**What the task asks**
Retyping all the entries exactly is the whole task.

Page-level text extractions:
....

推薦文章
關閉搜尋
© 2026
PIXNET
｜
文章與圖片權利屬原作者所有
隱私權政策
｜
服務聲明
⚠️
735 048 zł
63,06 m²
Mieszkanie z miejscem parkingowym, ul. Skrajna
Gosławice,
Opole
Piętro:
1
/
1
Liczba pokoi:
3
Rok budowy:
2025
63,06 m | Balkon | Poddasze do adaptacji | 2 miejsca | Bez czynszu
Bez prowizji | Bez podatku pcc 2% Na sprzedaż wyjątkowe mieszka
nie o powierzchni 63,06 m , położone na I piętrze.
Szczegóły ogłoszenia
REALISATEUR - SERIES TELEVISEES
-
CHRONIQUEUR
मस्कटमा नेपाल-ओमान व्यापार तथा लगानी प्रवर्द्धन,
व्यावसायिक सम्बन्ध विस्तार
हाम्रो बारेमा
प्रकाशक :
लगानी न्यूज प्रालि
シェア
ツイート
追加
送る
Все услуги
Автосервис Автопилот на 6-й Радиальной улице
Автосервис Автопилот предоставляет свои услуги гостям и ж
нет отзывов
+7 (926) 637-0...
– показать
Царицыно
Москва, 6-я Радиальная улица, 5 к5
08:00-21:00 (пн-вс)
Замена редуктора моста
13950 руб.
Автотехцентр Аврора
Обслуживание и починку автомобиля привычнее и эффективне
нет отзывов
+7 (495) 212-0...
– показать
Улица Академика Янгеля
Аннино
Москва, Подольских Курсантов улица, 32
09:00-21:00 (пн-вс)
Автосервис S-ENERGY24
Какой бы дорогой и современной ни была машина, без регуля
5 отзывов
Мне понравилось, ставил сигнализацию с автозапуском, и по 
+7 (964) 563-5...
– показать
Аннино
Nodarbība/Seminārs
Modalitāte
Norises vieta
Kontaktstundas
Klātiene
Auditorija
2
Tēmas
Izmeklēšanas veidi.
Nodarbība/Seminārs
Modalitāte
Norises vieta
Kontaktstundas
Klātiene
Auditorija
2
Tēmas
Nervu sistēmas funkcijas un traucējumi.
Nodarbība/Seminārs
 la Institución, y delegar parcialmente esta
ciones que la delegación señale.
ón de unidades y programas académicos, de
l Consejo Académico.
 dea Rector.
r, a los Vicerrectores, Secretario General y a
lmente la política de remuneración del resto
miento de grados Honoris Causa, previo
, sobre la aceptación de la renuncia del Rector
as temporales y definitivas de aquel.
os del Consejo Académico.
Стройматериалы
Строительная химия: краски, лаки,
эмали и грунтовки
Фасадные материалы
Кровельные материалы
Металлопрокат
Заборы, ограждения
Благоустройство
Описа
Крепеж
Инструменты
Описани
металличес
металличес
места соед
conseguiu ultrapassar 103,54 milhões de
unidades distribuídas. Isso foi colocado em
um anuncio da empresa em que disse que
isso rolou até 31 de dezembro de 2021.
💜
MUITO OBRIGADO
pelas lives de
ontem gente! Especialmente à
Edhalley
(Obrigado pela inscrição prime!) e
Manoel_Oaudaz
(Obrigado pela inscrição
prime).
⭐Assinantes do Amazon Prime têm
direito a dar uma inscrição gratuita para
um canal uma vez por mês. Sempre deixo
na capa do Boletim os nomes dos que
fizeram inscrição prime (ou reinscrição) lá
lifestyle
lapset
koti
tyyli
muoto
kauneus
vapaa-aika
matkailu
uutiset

....

**Written solution**
推薦文章
關閉搜尋
© 2026
PIXNET
｜
文章與圖片權利屬原作者所有
隱私權政策
｜
服務聲明
⚠️
735 048 zł
63,06 m²
Mieszkanie z miejscem parkingowym, ul. Skrajna
Gosławice,
Opole
Piętro:
1
/
1
Liczba pokoi:
3
Rok budowy:
2025
63,06 m | Balkon | Poddasze do adaptacji | 2 miejsca | Bez czynszu
Bez prowizji | Bez podatku pcc 2% Na sprzedaż wyjątkowe mieszka
nie o powierzchni 63,06 m , położone na I piętrze.
Szczegóły ogłoszenia
REALISATEUR - SERIES TELEVISEES
-
CHRONIQUEUR
मस्कटमा नेपाल-ओमान व्यापार तथा लगानी प्रवर्द्धन,
व्यावसायिक सम्बन्ध विस्तार
हाम्रो बारेमा
प्रकाशक :
लगानी न्यूज प्रालि
シェア
ツイート
追加
送る
Все услуги
Автосервис Автопилот на 6-й Радиальной улице
Автосервис Автопилот предоставляет свои услуги гостям и ж
нет отзывов
+7 (926) 637-0...
– показать
Царицыно
Москва, 6-я Радиальная улица, 5 к5
08:00-21:00 (пн-вс)
Замена редуктора моста
13950 руб.
Автотехцентр Аврора
Обслуживание и починку автомобиля привычнее и эффективне
нет отзывов
+7 (495) 212-0...
– показать
Улица Академика Янгеля
Аннино
Москва, Подольских Курсантов улица, 32
09:00-21:00 (пн-вс)
Автосервис S-ENERGY24
Какой бы дорогой и современной ни была машина, без регуля
5 отзывов
Мне понравилось, ставил сигнализацию с автозапуском, и по 
+7 (964) 563-5...
– показать
Аннино
Nodarbība/Seminārs
Modalitāte
Norises vieta
Kontaktstundas
Klātiene
Auditorija
2
Tēmas
Izmeklēšanas veidi.
Nodarbība/Seminārs
Modalitāte
Norises vieta
Kontaktstundas
Klātiene
Auditorija
2
Tēmas
Nervu sistēmas funkcijas un traucējumi.
Nodarbība/Seminārs
 la Institución, y delegar parcialmente esta
ciones que la delegación señale.
ón de unidades y programas académicos, de
l Consejo Académico.
 dea Rector.
r, a los Vicerrectores, Secretario General y a
lmente la política de remuneración del resto
miento de grados Honoris Causa, previo
, sobre la aceptación de la renuncia del Rector
as temporales y definitivas de aquel.
os del Consejo Académico.
Стройматериалы
Строительная химия: краски, лаки,
эмали и грунтовки
Фасадные материалы
Кровельные материалы
Металлопрокат
Заборы, ограждения
Благоустройство
Описа
Крепеж
Инструменты
Описани
металличес
металличес
места соед
conseguiu ultrapassar 103,54 milhões de
unidades distribuídas. Isso foi colocado em
um anuncio da empresa em que disse que
isso rolou até 31 de dezembro de 2021.
💜
MUITO OBRIGADO
pelas lives de
ontem gente! Especialmente à
Edhalley
(Obrigado pela inscrição prime!) e
Manoel_Oaudaz
(Obrigado pela inscrição
prime).
⭐Assinantes do Amazon Prime têm
direito a dar uma inscrição gratuita para
um canal uma vez por mês. Sempre deixo
na capa do Boletim os nomes dos que
fizeram inscrição prime (ou reinscrição) lá
lifestyle
lapset
koti
tyyli
muoto
kauneus
vapaa-aika
matkailu
uutiset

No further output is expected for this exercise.